Technology, the fertilizer for Benefit Fraud
Life is so much easier these days. Remember the excitement when pay direct drug cards were first introduced? How point-of-sale claims for pharmacy and dental went from being an added perk, to mainstream? Now look at the average consumer with a benefit plan…massage therapy direct processed, and there’s an app for that if it’s not—photo claims and texting ability. Easy is the name of the game.
Fraud is also a game. A game with serious consequences.
As easy as it is to make claims and be reimbursed in minutes, adds a spark to fuel the fire of abuse of the system, then onto fraud.
Abuse and fraud does just cost the insurer of the benefit, it costs the employer and ultimately the end users—the employees through increased rates, and perhaps reduced access to care required. The Canadian Health Care Fraud Survey suggests about 95% of Canadian benefit plans have been victimized by fraudulent claims, representing 2-10% of claims. To put this in perspective, each year, millions—perhaps billions of dollars is spent each year, now the math of fraud becomes clearer.
The most common types of benefits fraud among employees are submitting false claims for services they didn’t receive and increasing the number or dollar amount of services provided. While technology makes it easier to manufacture fraudulent claims, it also provides the means to better track, analyze, and ultimately trace patterns of abuse of the system.
Pattern-recognition technology allows insurers to estimate a particular provider’s revenue or capacity and put an algorithm in place to identify the trend line for that provider. When claim patterns move off that trend line, it triggers an investigation.
While employee fraud is a concern, actual provider fraud is the bigger problem, representing about 87% of fraudulent activity. Consider a recent client experience where the the owner’s wife goes to fill a prescription…the plan is set at 100%, yet she was charged an additional $7.34. the pharmacist suggested her plan was not accurately set up to pay the claim, suggesting the claim would only cover “generic” and the drug was “brand-named”. This was not the case at all.
Fortunately, she was well aware of the plan parameters and knew the plan was set to cover “as submitted”, including “brand-named” drugs. This additional money went over and above the dispensing fee, the reasonable and customary limits and in the end because of the early intervention, the additional funds were refunded and the customer took her business elsewhere.
But this is a concern.
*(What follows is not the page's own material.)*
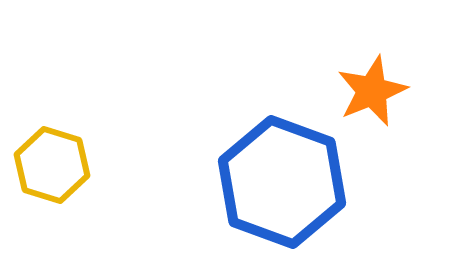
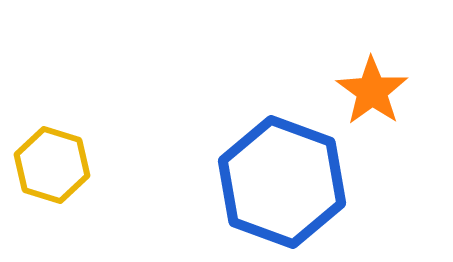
orange star: rotated 14 degrees counterclockwise
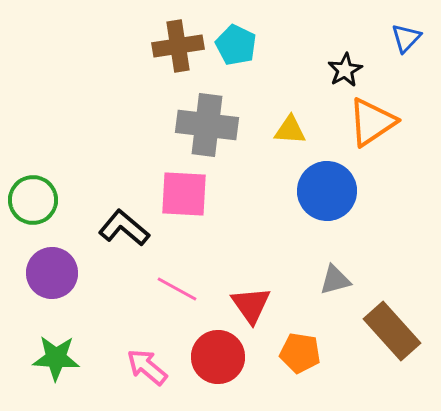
Some may look at this example and say $7.34, big deal…that’s 3% of the claim cost and if that type of procedure is in place for all claims going through that pharmacy, consider the amounts daily, weekly and yearly—staggering.
This is an example billing for services not rendered. Other’s to be aware of are claiming a more expensive procedure than what was actually done, treating outside of one’s scope of practice, and using unlicensed people to treat but billing said treatment through someone else’s licence number.
Because of our socialized system of health care, where the private plan supplements the government offering, often there’s a sense of entitlement around benefits that helps people rationalize their actions. For that reason, employers need to change how they think about and communicate the necessity for everyone to be on board to spot fraud as it happens. The best protection is awareness and early intervention. If rates are escalating due to high claims activities, investigate those sudden spikes in claims. Are the legitimate?
Remember, these dollars belong to YOU.